Step 1: Understanding the Question:
The question requires us to find the sum of the first 90 even natural numbers. The sequence of even natural numbers starts from 2, 4, 6, 8, and so on. This forms an arithmetic progression (A.P.) where the first term is 2 and the common difference is 2. Step 2: Key Formula or Approach:
The direct formula for the sum of the first $n$ even natural numbers is $S = n(n+1)$.
Alternatively, use the A.P. sum formula: $S_n = \frac{n}{2} \times (2a + (n-1)d)$. Step 3: Detailed Explanation:
The first even natural number is $a = 2$.
The common difference is $d = 2$.
The number of terms is $n = 90$.
The $n$-th term (last term) would be $L = 2n = 2 \times 90 = 180$.
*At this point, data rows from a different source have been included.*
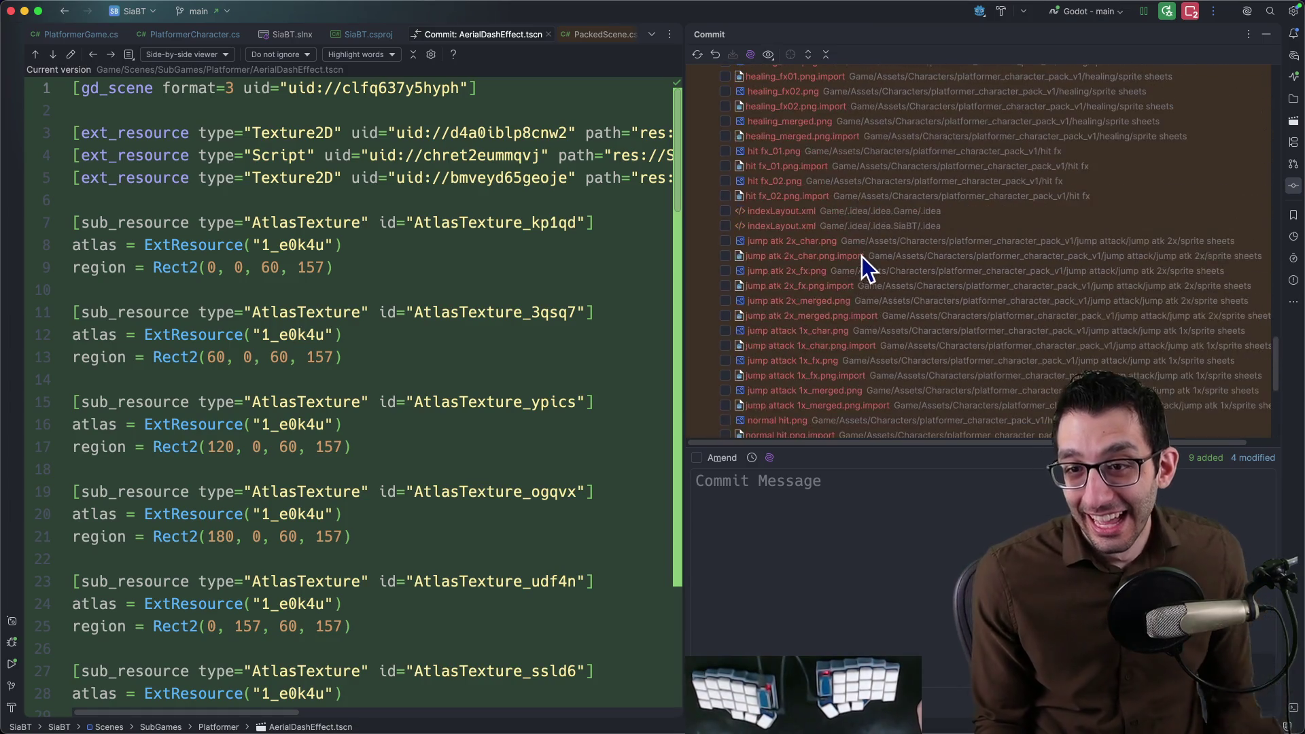
scroll(862, 268, "up", 2)
scroll(857, 260, "up", 2)
scroll(847, 255, "up", 2)
scroll(842, 255, "up", 3)
scroll(840, 253, "up", 2)
scroll(841, 253, "up", 3)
Let's use the standard A.P. formula: $S_{90} = \frac{90}{2} \times (2 + 180)$.
$S_{90} = 45 \times 182$.
Calculating this: $45 \times 180 = 8100$. And $45 \times 2 = 90$. So, $8100 + 90 = 8190$.
Alternatively, let's use the direct formula for the sum of the first $n$ even natural numbers: $Sum = n(n+1)$.
Substitute $n = 90$ into the formula: $Sum = 90 \times (90 + 1)$.
$Sum = 90 \times 91$.
To compute $90 \times 91$, we can do $(90 \times 90) + 90 = 8100 + 90 = 8190$.
Step 4: Final Answer:
The sum of the first 90 even natural numbers is 8190.